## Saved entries
::::::

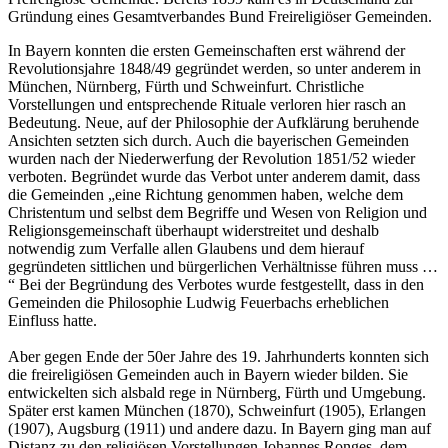
Gründung eines Gesamtverbandes Bund Freireligiöser Gemeinden.
In Bayern konnten die ersten Gemeinschaften erst während der
Revolutionsjahre 1848/49 gegründet werden, so unter anderem in
München, Nürnberg, Fürth und Schweinfurt. Christliche
Vorstellungen und entsprechende Rituale verloren hier rasch an
Bedeutung. Neue, auf der Philosophie der Aufklärung beruhende
Ansichten setzten sich durch. Auch die bayerischen Gemeinden
wurden nach der Niederwerfung der Revolution 1851/52 wieder
verboten. Begründet wurde das Verbot unter anderem damit, dass
die Gemeinden „eine Richtung genommen haben, welche dem
Christentum und selbst dem Begriffe und Wesen von Religion und
Religionsgemeinschaft überhaupt widerstreitet und deshalb
notwendig zum Verfalle allen Glaubens und dem hierauf
gegründeten sittlichen und bürgerlichen Verhältnisse führen muss …
“ Bei der Begründung des Verbotes wurde festgestellt, dass in den
Gemeinden die Philosophie Ludwig Feuerbachs erheblichen
Einfluss hatte.
Aber gegen Ende der 50er Jahre des 19. Jahrhunderts konnten sich
die freireligiösen Gemeinden auch in Bayern wieder bilden. Sie
entwickelten sich alsbald rege in Nürnberg, Fürth und Umgebung.
Später erst kamen München (1870), Schweinfurt (1905), Erlangen
(1907), Augsburg (1911) und andere dazu. In Bayern ging man auf
Distanz zu den religiösen Vorstellungen Johannes Ronges, dem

::::::

Every line containing the string "sich" is required; copy each such line from the data.

## Output of the task
Ansichten setzten sich durch. Auch die bayerischen Gemeinden
Aber gegen Ende der 50er Jahre des 19. Jahrhunderts konnten sich
entwickelten sich alsbald rege in Nürnberg, Fürth und Umgebung.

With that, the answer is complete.